▸ **Extracted text**
#####
Search code examples
python-3.xpandasdataframedata-analysisdata-cleaning

How to remove a complete row when no match found in a column's string values with any object from a given list?


Please help me complete this piece of code. Let me know of any other detail is required.

Thanks in advance!

Given: a column 'PROD_NAME' from pandas dataframe of string type (e.g. Smiths Crinkle Cut Chips Chicken g), a list of certain words (['Chip', 'Chips' etc])

To do: if none of the words from the list is contained in the strings of the dataframe objects, we drop the whole row. Basically we're removing unnecessary products from a dataframe.

This is what data looks like:

enter image description here

Here's my code:

# create a function to Keep only those products which have 
# chip, chips, doritos, dorito, pringle, Pringles, Chps, chp, in their name
def onlyChips(df, *cols):
    temp = []
    chips = ['Chip', 'Chips', 'Doritos', 'Dorito', 'Pringle', 'Pringles', 'Chps', 'Chp']
    copy = cp.deepcopy(df)
    for col in [*cols]:
        for i in range(len(copy[col])):
            for item in chips:
                if item not in copy[col][i]:
                    flag = False
                else: 
                    flag = True
                    break;
                # drop only those string which doesn't have any match from chips list, if flag never became True
                if not flag:
                    # drop the whole row
    return <new created dataframe>

new = onlyChips(df_txn, 'PROD_NAME')

Solution

  • Filter the rows instead of deleting them. Create a boolean mask for each row. Use str.contains on each column you need to search and see if any of the columns match the given criteria row-wise. Filter the rows if not.

    search_cols = ['PROD_NAME']
    mask = df[search_cols].apply(lambda x: x.str.contains('|'.join(chips))).any(axis=1)
    df = df[mask]
#####
▸ **Provided material**
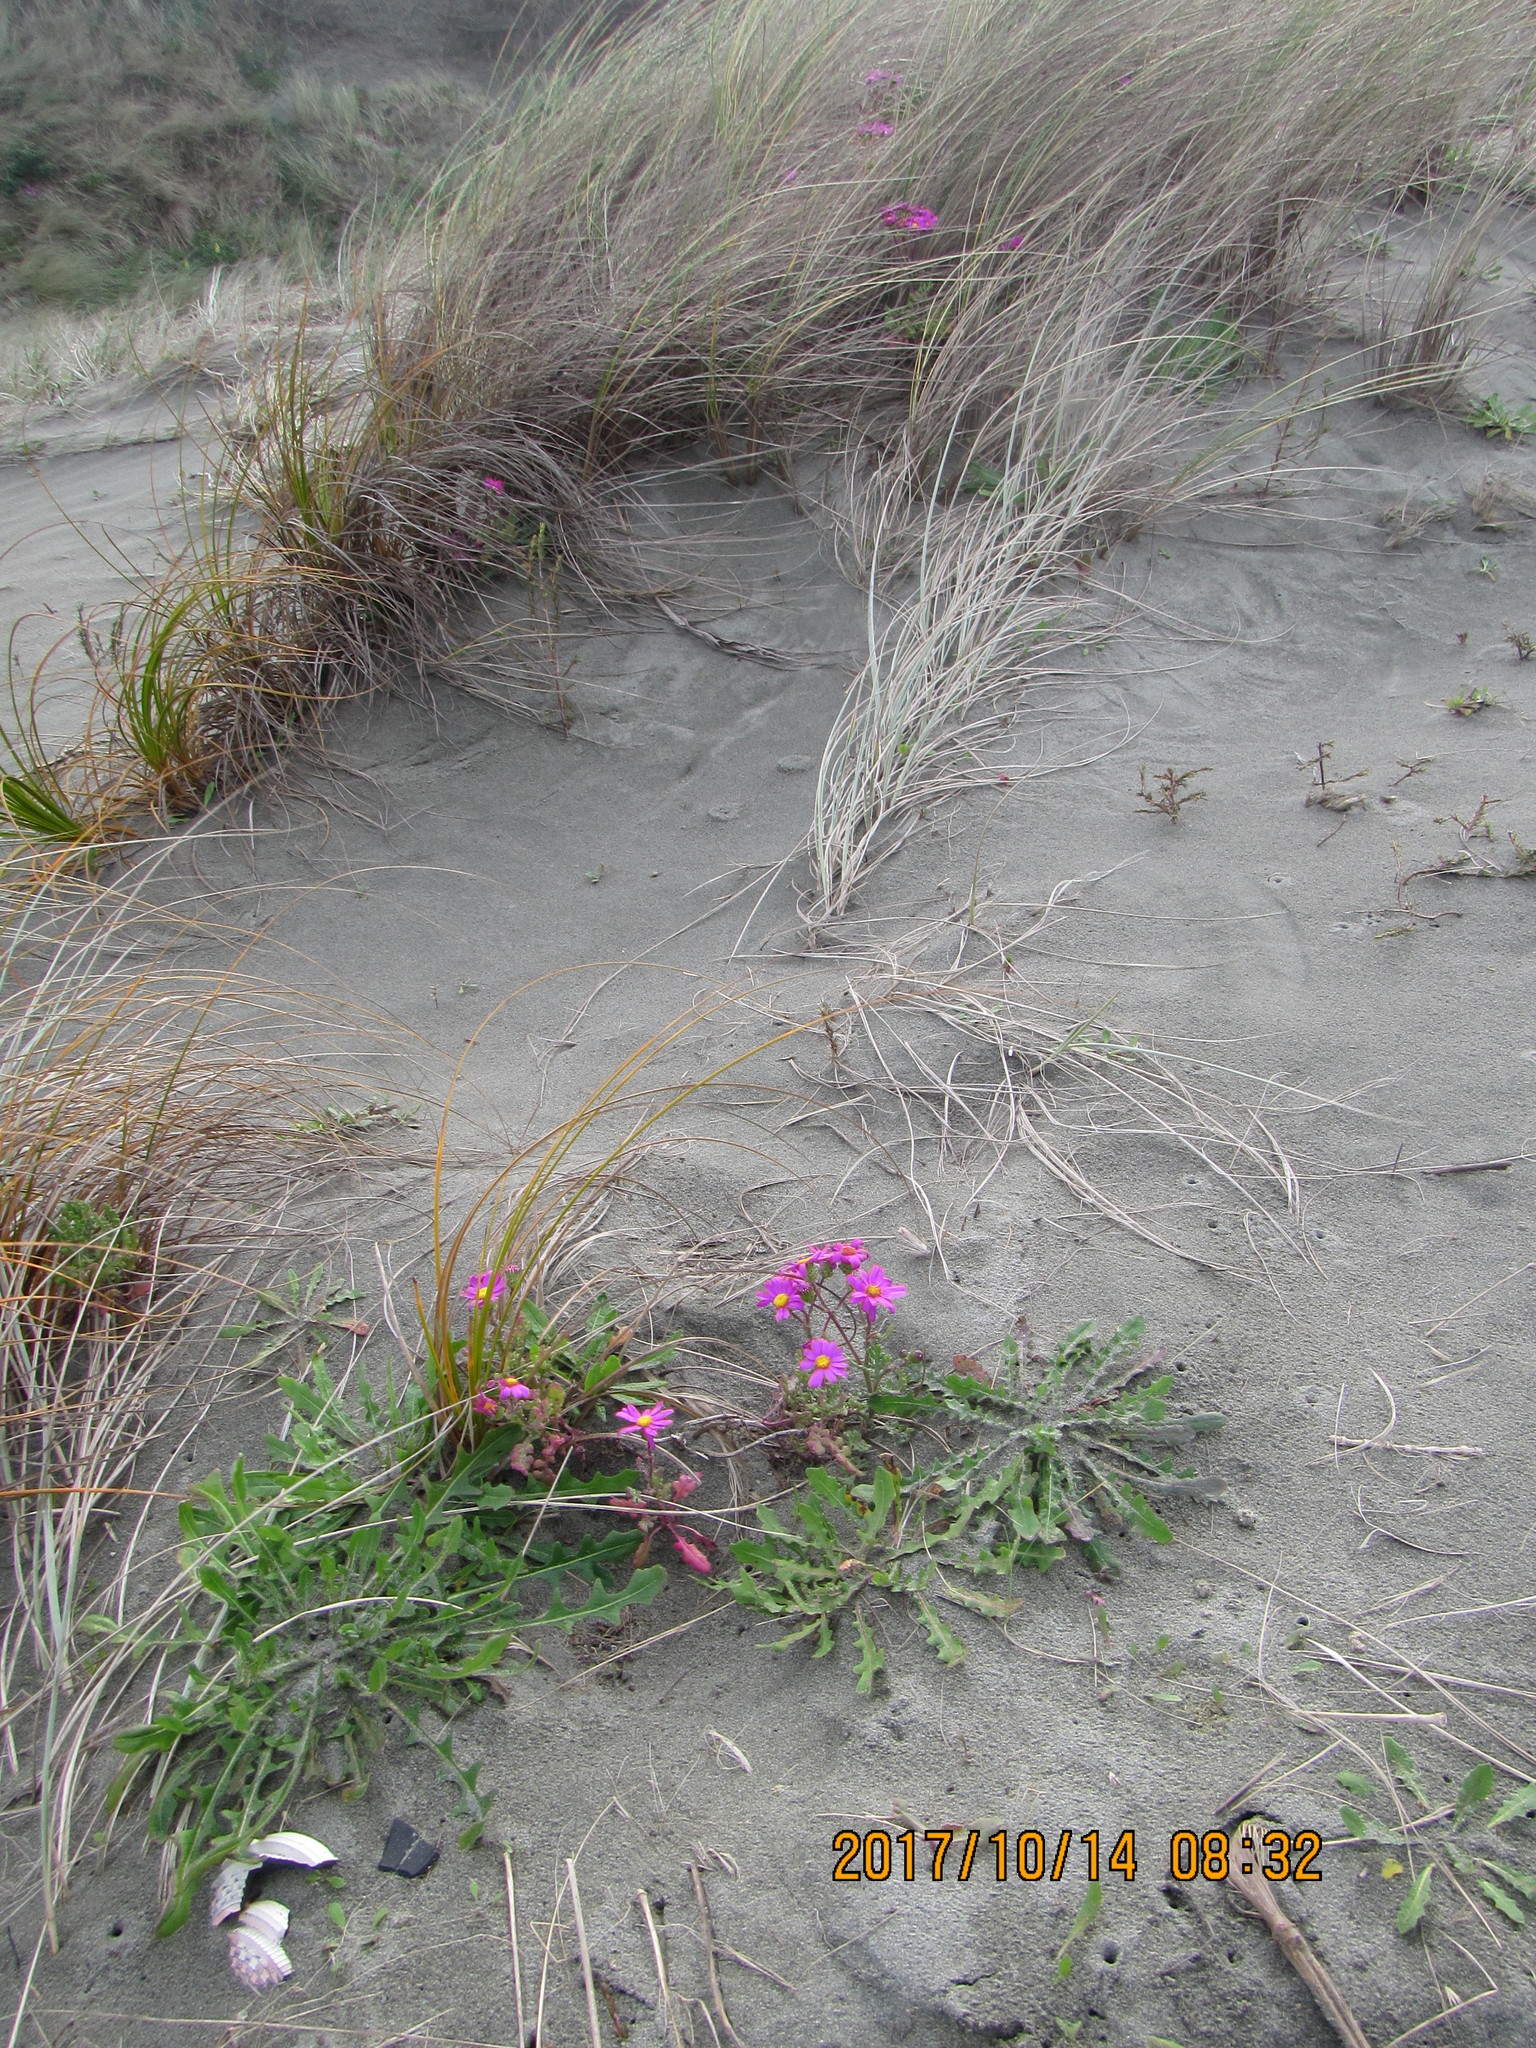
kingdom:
#####
▸ **Exercise**
Substitute "table" for "dataframe" throughout the part of the forum thread starting at "Thanks in advance!" and ending at "from a dataframe.", and write that part out again.

▸ **Output for this task**
Thanks in advance!

Given: a column 'PROD_NAME' from pandas table of string type (e.g. Smiths Crinkle Cut Chips Chicken g), a list of certain words (['Chip', 'Chips' etc])

To do: if none of the words from the list is contained in the strings of the table objects, we drop the whole row. Basically we're removing unnecessary products from a table.